Every line of the entries below from the one containing "issue. Furthermore, the" to the one containing "weaponization, refusing to", both ends included, must be written out exactly. No other line belongs in the answer.

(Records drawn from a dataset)
+ + + +

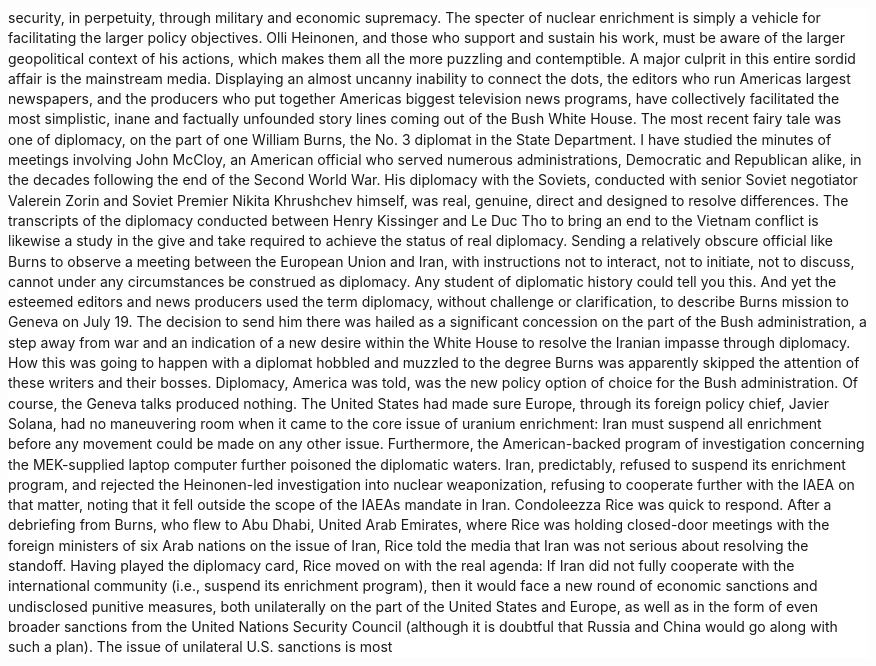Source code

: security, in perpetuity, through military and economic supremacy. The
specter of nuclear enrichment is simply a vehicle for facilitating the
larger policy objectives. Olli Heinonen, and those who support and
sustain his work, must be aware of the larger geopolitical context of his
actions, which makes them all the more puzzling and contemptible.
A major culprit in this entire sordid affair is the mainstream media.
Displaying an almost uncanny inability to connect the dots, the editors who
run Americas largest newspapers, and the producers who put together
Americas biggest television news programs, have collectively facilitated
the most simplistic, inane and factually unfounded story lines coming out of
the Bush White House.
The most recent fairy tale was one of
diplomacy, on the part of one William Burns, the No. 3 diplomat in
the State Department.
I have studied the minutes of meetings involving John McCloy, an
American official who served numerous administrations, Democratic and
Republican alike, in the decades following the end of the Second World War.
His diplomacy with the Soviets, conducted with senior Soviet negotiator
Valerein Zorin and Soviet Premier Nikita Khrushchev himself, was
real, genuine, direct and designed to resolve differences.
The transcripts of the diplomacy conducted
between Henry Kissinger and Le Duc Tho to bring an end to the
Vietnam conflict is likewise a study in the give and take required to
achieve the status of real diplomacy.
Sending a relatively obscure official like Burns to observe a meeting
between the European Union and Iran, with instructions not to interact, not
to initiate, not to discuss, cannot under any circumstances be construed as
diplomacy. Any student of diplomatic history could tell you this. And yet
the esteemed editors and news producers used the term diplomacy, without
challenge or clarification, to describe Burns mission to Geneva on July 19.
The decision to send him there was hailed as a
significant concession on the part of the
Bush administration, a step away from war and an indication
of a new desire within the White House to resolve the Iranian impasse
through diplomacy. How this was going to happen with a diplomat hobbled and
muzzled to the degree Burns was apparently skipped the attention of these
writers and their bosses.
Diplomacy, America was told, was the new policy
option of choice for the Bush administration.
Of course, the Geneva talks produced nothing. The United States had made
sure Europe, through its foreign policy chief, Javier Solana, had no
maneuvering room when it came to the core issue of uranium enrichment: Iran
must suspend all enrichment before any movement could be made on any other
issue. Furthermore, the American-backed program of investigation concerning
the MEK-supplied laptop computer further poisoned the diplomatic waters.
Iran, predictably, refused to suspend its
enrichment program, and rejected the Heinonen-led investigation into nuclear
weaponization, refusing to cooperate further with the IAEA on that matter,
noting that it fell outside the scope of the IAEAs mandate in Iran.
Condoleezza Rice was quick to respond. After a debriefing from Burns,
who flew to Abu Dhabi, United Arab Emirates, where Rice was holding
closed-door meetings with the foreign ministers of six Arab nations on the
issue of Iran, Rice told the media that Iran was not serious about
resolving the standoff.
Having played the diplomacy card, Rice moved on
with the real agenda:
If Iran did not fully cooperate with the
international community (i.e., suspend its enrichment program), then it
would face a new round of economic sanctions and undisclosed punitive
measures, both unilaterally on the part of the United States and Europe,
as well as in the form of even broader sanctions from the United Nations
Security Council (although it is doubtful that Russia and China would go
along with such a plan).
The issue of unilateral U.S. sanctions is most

+ + + +

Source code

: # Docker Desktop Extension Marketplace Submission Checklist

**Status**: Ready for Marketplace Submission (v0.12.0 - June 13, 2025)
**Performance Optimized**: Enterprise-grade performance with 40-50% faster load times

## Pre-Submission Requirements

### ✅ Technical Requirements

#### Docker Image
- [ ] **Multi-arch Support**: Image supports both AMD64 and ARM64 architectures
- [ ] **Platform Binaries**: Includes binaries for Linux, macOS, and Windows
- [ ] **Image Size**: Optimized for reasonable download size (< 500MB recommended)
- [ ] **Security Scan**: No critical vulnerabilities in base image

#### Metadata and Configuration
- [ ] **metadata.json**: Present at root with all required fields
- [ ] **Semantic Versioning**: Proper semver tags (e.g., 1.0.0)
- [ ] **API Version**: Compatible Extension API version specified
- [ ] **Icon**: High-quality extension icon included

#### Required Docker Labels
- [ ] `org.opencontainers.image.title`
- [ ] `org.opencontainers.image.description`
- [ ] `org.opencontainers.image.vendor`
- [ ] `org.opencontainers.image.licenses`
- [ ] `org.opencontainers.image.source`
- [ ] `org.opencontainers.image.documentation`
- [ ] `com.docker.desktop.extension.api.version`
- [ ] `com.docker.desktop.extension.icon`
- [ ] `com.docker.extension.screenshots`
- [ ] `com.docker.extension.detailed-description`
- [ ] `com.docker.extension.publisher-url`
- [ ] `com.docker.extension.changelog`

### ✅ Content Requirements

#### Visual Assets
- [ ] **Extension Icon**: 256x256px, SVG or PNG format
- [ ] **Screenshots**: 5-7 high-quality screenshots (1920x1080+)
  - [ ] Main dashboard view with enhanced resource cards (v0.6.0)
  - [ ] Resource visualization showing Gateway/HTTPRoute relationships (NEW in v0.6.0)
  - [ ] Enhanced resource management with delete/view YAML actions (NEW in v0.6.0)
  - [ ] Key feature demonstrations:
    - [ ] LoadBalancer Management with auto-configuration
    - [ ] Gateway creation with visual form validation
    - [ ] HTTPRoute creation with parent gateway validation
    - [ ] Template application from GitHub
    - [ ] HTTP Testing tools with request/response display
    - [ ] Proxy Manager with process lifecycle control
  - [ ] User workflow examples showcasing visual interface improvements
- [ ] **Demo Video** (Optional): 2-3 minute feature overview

+ + + +

▶ [Exercise solution]
issue. Furthermore, the American-backed program of investigation concerning
the MEK-supplied laptop computer further poisoned the diplomatic waters.
Iran, predictably, refused to suspend its
enrichment program, and rejected the Heinonen-led investigation into nuclear
weaponization, refusing to cooperate further with the IAEA on that matter,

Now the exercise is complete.